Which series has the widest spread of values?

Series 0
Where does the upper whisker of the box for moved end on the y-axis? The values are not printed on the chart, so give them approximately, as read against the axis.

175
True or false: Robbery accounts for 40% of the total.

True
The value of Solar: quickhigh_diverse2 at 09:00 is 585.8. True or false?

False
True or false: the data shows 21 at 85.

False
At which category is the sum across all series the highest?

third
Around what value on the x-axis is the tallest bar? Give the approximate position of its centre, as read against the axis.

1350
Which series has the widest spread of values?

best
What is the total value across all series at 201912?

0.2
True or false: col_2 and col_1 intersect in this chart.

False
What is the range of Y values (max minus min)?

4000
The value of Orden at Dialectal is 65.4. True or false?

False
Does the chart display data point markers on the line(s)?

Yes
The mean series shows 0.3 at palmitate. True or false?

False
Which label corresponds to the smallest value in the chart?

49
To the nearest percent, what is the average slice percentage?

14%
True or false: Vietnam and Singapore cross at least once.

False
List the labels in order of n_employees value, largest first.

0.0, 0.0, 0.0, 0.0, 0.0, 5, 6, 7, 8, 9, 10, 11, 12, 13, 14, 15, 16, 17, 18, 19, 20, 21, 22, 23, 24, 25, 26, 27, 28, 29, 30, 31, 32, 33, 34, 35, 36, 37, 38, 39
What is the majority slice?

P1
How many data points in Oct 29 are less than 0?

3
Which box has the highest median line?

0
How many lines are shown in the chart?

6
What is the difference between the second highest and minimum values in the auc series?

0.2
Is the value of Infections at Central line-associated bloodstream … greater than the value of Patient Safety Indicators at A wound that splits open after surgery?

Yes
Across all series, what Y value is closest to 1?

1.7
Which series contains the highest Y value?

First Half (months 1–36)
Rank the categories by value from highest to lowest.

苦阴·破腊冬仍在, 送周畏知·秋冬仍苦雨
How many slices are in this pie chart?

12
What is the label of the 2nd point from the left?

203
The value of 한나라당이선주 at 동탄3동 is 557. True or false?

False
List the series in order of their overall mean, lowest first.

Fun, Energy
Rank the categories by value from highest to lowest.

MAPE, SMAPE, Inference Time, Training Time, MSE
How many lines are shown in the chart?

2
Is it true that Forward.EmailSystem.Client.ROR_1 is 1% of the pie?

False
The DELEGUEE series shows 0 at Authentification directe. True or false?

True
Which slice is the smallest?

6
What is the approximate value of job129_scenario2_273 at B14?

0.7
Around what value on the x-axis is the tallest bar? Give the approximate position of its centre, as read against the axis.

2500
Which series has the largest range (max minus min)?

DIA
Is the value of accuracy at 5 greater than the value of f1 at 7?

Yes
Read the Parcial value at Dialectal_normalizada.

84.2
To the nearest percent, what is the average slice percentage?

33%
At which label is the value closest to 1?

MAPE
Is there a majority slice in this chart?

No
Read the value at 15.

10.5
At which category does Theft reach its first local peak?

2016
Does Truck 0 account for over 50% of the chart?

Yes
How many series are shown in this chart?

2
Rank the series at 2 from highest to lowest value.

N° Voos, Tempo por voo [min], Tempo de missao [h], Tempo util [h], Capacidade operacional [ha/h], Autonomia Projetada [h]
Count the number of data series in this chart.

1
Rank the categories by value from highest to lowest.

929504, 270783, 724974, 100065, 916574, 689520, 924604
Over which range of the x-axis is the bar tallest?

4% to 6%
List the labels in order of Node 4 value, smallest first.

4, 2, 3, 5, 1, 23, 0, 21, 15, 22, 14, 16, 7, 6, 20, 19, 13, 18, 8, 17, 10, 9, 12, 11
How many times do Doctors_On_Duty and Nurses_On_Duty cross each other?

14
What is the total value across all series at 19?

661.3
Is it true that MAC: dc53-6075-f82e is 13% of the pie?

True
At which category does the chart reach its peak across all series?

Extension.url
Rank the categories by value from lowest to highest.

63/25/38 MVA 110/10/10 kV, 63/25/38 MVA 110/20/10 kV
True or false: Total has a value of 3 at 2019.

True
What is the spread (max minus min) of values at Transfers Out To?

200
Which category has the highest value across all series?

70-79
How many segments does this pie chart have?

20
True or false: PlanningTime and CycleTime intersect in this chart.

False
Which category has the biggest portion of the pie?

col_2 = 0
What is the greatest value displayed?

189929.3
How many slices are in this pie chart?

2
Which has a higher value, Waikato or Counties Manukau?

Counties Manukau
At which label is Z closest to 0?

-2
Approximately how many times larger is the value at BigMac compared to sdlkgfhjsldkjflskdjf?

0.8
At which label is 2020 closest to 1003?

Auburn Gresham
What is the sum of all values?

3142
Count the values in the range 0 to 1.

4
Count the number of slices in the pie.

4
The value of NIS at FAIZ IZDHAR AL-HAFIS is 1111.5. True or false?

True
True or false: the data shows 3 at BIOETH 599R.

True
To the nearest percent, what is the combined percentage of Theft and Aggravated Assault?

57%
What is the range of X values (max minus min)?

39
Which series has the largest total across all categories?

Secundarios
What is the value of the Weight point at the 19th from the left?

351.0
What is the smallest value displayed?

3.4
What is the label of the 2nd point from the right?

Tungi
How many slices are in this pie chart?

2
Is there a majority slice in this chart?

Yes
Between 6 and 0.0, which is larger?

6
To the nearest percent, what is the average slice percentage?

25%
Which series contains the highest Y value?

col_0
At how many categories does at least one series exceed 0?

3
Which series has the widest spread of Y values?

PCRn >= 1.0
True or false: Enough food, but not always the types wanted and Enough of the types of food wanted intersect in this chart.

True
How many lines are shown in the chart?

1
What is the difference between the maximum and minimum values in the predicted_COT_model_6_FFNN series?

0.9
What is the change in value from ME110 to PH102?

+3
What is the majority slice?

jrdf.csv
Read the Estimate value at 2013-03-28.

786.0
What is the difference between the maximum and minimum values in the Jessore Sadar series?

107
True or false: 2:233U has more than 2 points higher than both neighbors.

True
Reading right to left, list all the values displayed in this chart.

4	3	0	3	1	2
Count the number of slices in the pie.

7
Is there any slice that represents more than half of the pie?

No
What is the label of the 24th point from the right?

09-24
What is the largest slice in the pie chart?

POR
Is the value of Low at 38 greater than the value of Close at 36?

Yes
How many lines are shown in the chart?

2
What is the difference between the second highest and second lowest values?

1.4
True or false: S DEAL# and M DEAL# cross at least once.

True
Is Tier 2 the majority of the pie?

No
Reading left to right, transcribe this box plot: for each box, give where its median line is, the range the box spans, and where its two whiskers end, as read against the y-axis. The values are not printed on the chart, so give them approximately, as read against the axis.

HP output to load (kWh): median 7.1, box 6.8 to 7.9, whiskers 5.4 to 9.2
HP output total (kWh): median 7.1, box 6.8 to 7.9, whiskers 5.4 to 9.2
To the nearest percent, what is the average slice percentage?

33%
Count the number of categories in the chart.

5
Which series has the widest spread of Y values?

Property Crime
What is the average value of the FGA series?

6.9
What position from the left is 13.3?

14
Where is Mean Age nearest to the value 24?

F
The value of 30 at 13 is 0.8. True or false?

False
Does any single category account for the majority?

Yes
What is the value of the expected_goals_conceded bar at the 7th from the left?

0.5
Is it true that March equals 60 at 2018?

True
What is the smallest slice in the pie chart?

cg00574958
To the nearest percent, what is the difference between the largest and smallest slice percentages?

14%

◆ **About this exercise**: Pick out each line in the items above that contains the word "them", and list only those lines.

◆ **Task result**:
Where does the upper whisker of the box for moved end on the y-axis? The values are not printed on the chart, so give them approximately, as read against the axis.
Reading left to right, transcribe this box plot: for each box, give where its median line is, the range the box spans, and where its two whiskers end, as read against the y-axis. The values are not printed on the chart, so give them approximately, as read against the axis.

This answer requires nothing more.